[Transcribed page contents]
__________________________________________________

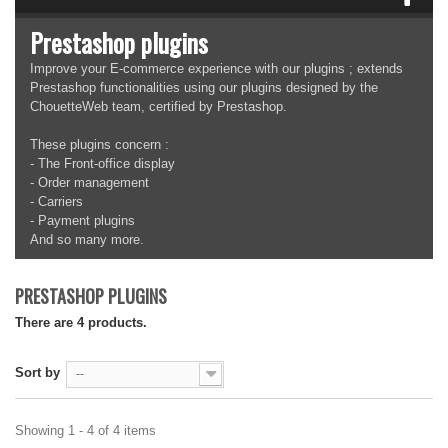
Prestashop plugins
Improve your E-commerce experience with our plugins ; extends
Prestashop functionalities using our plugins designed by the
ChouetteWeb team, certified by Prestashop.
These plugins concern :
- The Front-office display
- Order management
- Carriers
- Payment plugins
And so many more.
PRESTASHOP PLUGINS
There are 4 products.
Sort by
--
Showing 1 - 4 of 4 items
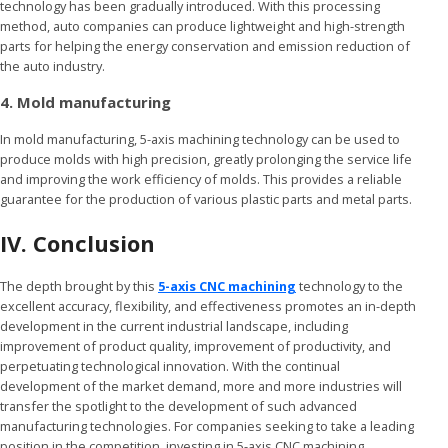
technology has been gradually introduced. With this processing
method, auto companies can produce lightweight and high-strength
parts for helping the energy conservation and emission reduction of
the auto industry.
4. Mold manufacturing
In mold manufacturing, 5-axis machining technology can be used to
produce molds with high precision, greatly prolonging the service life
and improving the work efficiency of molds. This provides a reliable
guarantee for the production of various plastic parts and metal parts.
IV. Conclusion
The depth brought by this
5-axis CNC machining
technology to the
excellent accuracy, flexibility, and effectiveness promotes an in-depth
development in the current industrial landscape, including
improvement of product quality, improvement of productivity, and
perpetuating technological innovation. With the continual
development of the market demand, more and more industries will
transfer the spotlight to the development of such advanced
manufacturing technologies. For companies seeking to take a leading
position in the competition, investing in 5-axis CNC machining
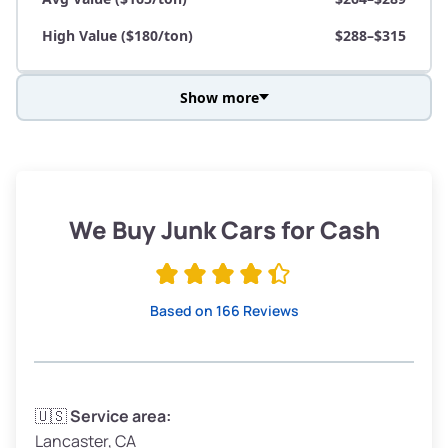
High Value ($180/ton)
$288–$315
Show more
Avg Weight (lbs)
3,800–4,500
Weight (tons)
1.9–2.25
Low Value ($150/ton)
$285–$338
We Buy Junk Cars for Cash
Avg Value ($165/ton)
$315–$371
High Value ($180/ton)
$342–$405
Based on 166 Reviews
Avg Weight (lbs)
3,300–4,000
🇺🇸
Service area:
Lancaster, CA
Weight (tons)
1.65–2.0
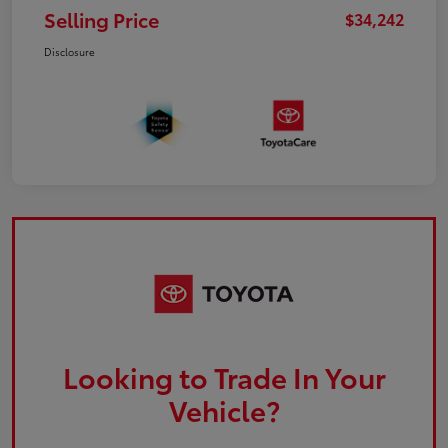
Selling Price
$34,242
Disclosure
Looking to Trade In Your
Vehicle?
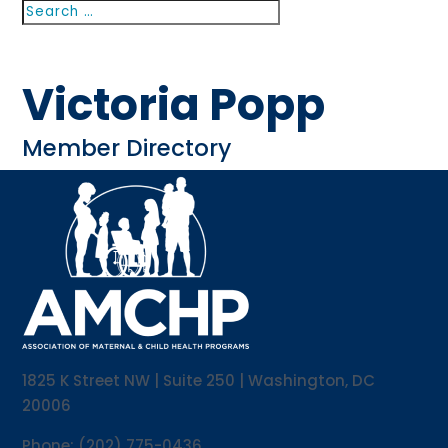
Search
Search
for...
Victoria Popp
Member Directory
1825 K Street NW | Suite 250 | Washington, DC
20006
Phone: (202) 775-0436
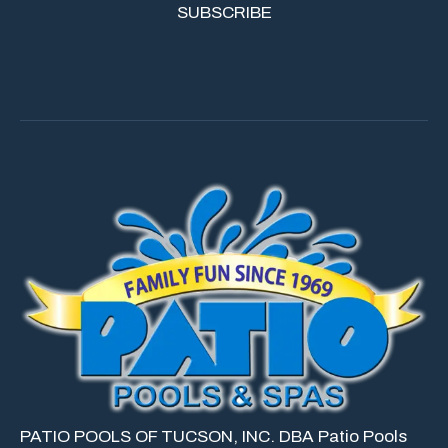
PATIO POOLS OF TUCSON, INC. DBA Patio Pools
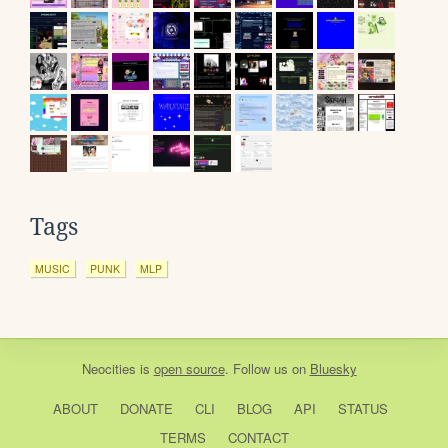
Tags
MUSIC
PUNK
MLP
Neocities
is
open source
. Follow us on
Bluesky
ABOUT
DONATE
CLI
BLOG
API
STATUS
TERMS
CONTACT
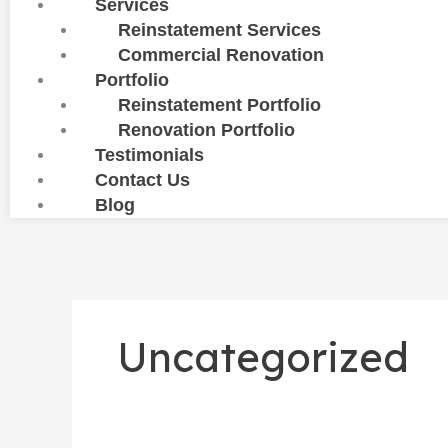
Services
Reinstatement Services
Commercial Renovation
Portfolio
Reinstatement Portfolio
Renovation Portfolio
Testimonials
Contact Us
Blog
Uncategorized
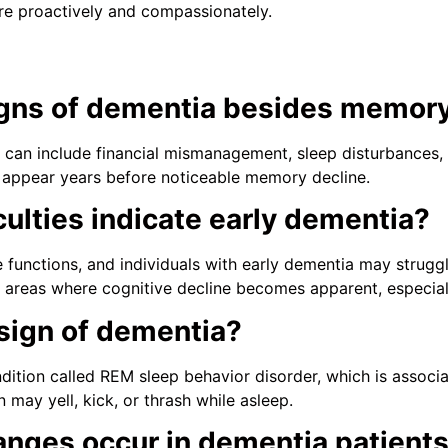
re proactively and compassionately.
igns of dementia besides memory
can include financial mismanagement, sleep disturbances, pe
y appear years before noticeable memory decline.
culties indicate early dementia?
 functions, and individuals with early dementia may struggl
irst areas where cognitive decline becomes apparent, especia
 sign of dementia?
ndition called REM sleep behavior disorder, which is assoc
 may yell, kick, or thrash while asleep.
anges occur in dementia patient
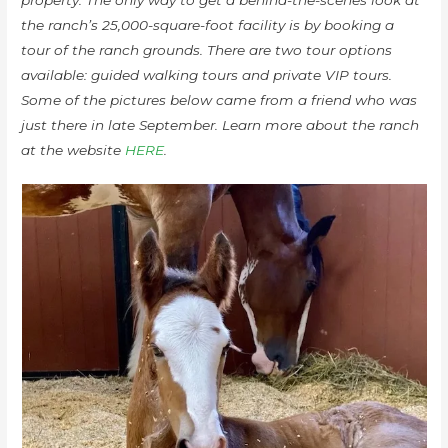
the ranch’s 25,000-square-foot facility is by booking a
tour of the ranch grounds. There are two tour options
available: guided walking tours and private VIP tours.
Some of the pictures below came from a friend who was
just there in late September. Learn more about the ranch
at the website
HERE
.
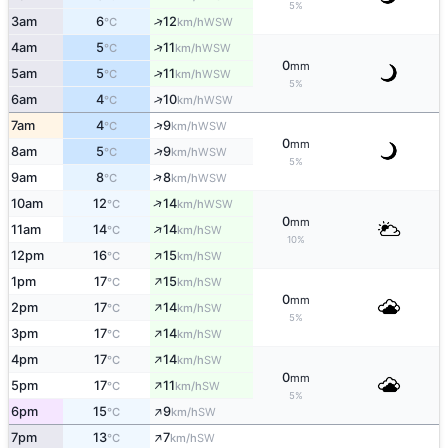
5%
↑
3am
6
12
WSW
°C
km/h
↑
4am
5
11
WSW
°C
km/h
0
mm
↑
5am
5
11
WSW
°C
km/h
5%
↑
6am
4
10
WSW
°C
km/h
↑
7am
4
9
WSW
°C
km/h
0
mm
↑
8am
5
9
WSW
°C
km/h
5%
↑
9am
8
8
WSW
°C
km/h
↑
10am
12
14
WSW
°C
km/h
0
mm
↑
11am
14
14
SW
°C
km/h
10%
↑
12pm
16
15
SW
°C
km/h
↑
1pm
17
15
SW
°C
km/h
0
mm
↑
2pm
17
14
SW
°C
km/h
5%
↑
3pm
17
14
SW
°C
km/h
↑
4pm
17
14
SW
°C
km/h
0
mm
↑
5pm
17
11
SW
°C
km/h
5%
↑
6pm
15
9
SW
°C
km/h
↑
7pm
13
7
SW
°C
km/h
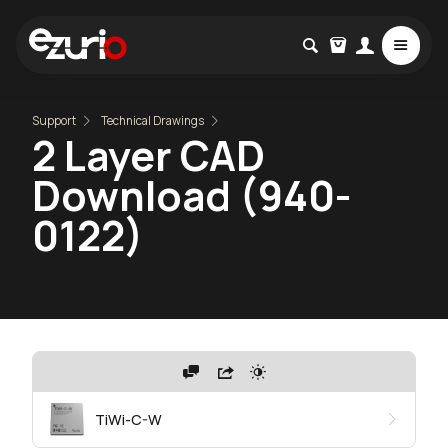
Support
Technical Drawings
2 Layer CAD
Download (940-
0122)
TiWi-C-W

__________________________________________________

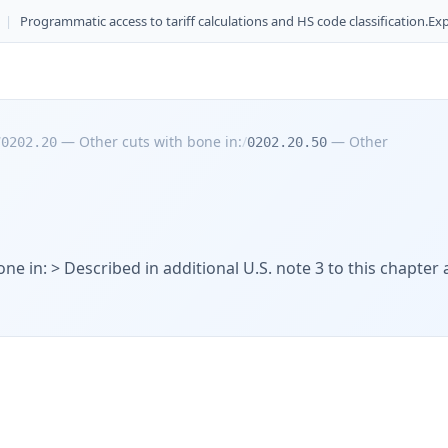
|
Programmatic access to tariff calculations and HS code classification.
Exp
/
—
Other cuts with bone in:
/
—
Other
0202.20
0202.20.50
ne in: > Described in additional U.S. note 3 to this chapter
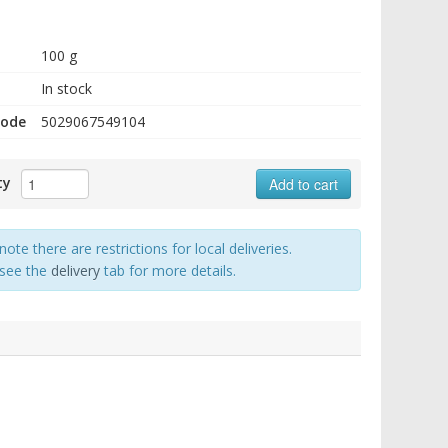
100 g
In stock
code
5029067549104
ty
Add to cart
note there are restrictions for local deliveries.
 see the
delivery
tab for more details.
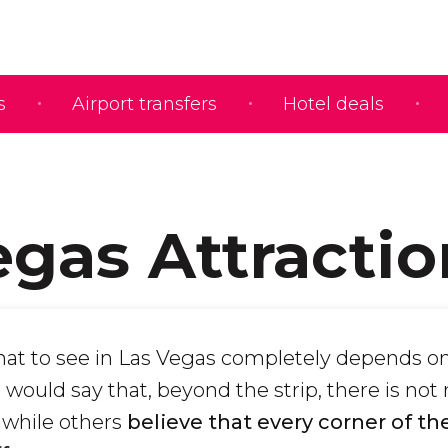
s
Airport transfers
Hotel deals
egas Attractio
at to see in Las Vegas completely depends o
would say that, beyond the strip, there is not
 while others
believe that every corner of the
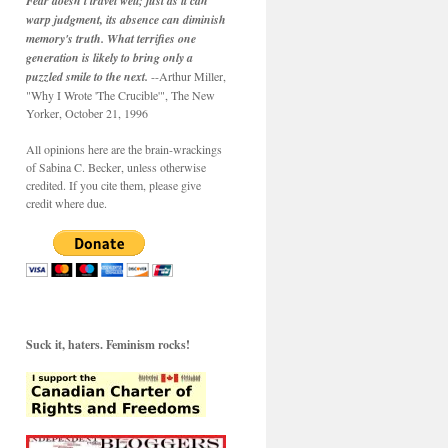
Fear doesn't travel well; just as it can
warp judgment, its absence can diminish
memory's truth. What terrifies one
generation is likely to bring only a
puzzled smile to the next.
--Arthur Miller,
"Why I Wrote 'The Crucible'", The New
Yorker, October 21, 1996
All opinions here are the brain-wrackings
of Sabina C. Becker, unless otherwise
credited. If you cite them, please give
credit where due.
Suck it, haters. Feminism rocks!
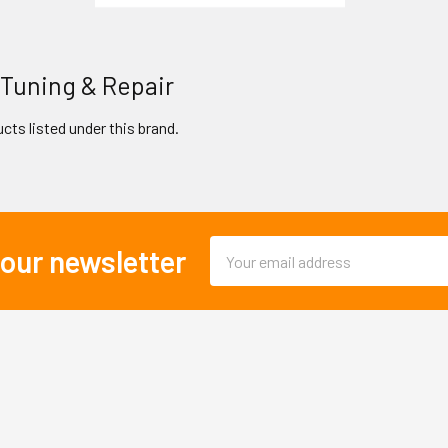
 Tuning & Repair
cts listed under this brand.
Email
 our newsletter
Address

__________________________________________________

» Exercise requirements:
Find how many lines above include "early"; reply with the number only.

» Response to the exercise:
2